Business Capabilities are the fundamental components that provide an organisation’s capacity to achieve a desired outcome.

They can be thought of as describing the organisation’s potential. When looked at in full they describe a model representing all the functional abilities a organisation needs to execute its business model, fulfill its mission and realise its vision.

The relatively simple views provided by a Capability Model establishes the foundation for complex discussions on strategy and resource allocation.

Capability models do not in themselves reduce business complexity, but they do highlight the complexity in a manner that provides for higher levels of insight and perspective.

Before going to ‘market‘ it is essential that an organization understands both the capabilities it requires and its ability to deliver.

A business that understands its capabilities understands what it is able to do and how well it can perform.


A Business Capability

  • May be ‘built’ or enhanced as a consequence of a defined business strategy.
  • May deliver a service.
  • Is constructed from a collection of Business Functions
  • Is supported by one or many business processes
  • Consumes and creates Business Information

The delivery of a Business capability will not remain static. It is reasonable to assume that when first defined there will be aspects of the delivery that can be improved.

Capability Maturity Cycle

As a business grows and evolves it should continually reassess the capabilities it has to ensure that:

  • All capabilities required to deliver on the current Business Vision are defined
  • Each capability is delivering what it should.

* **Data lines**
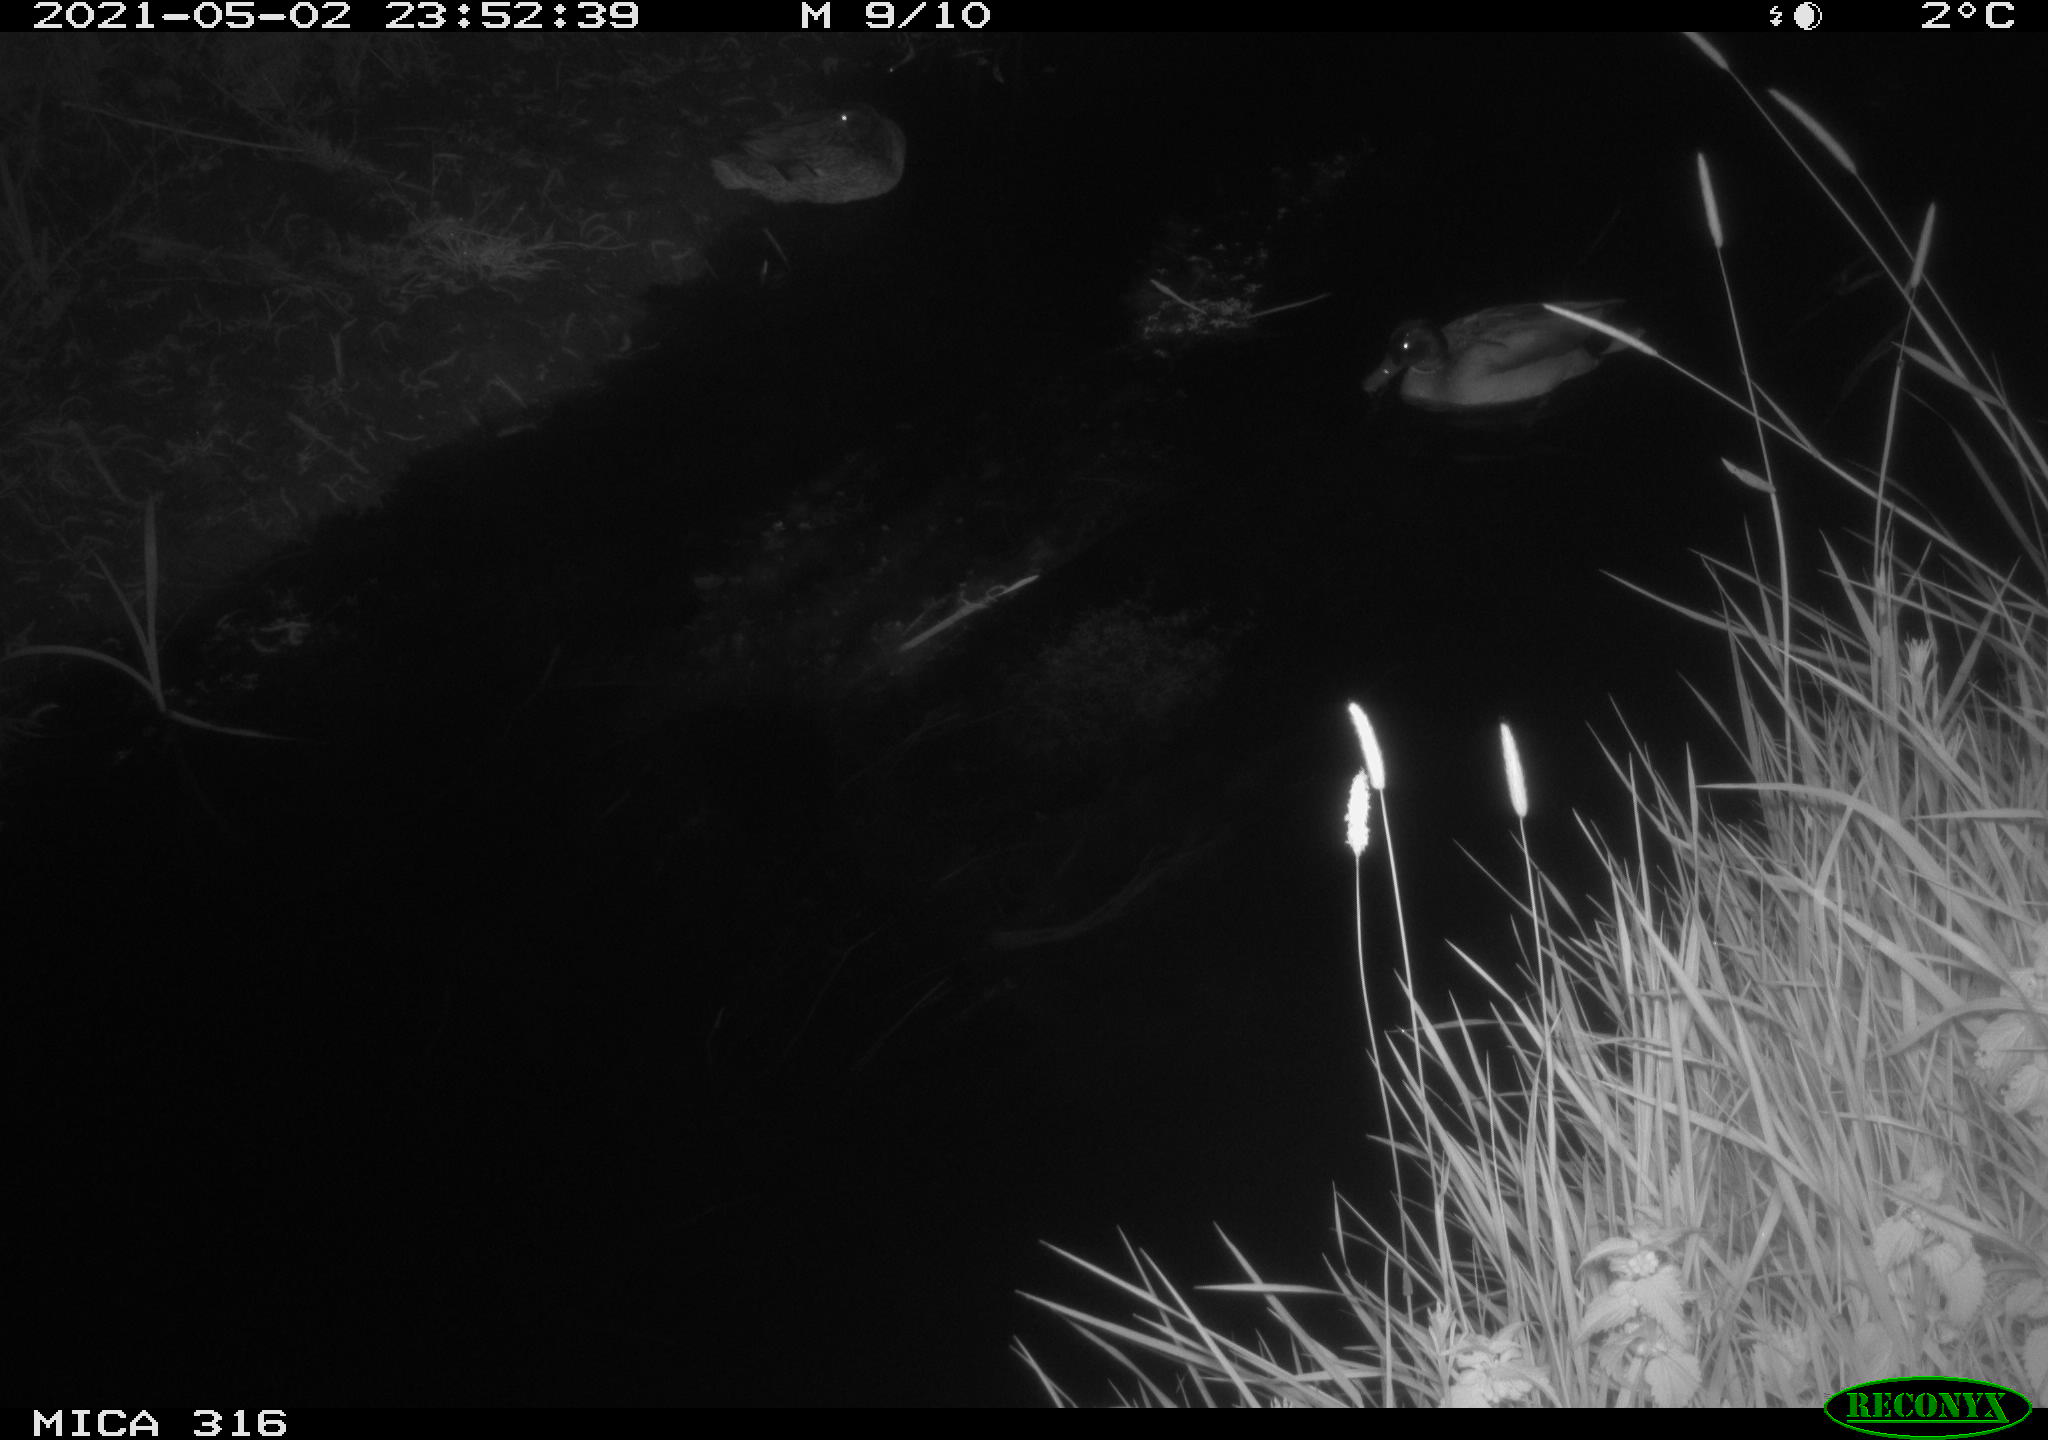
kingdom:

* **Exercise prompt**
Pick up the text on business capabilities after its final sentence and carry it forward. The listing has no connection to the text on business capabilities.

* **Reply**
  • New capabilities are developed or existing capabilities are improved in alignment with the Business Strategy.
  • Capability developments or enhancements are prioritised to provide the greatest long term benefit to the business.

A business when managing its capabilities should ensure that it has a good understand of what they are and how they relate to one another.

Establishing a Capability Model of related capabilities allowing a business user to drill down to greater levels of granularity provides the opportunity to establish:

  • what might be missing
  • what is redundant
  • which capabilities need to be improved.

A Business Capability Model should encompass all capabilities required by the organisation whether they are currently delivered or not.

A rigorous process of assessment should be established that enables decision makers to prioritise which capabilities should be the focus of attention when evaluating initiatives to be progressed to realisation.

Acknowledging Capabilities that are currently not provided or provided poorly realises opportunities that may be exploited.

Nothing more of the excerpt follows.